== Dataset records

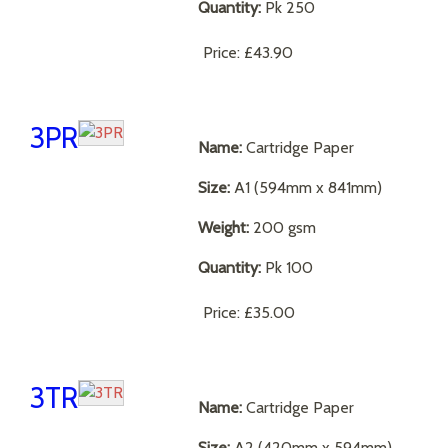
Quantity:
Pk 250
Price:
£43.90
3PR
Name:
Cartridge Paper
Size:
A1 (594mm x 841mm)
Weight:
200 gsm
Quantity:
Pk 100
Price:
£35.00
3TR
Name:
Cartridge Paper
Size:
A2 (420mm x 594mm)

====

Task to carry out: The data above, line by line: transcribe it exactly and drop the pictures.

Solution for this exercise:
Quantity:
Pk 250
Price:
£43.90
3PR
Name:
Cartridge Paper
Size:
A1 (594mm x 841mm)
Weight:
200 gsm
Quantity:
Pk 100
Price:
£35.00
3TR
Name:
Cartridge Paper
Size:
A2 (420mm x 594mm)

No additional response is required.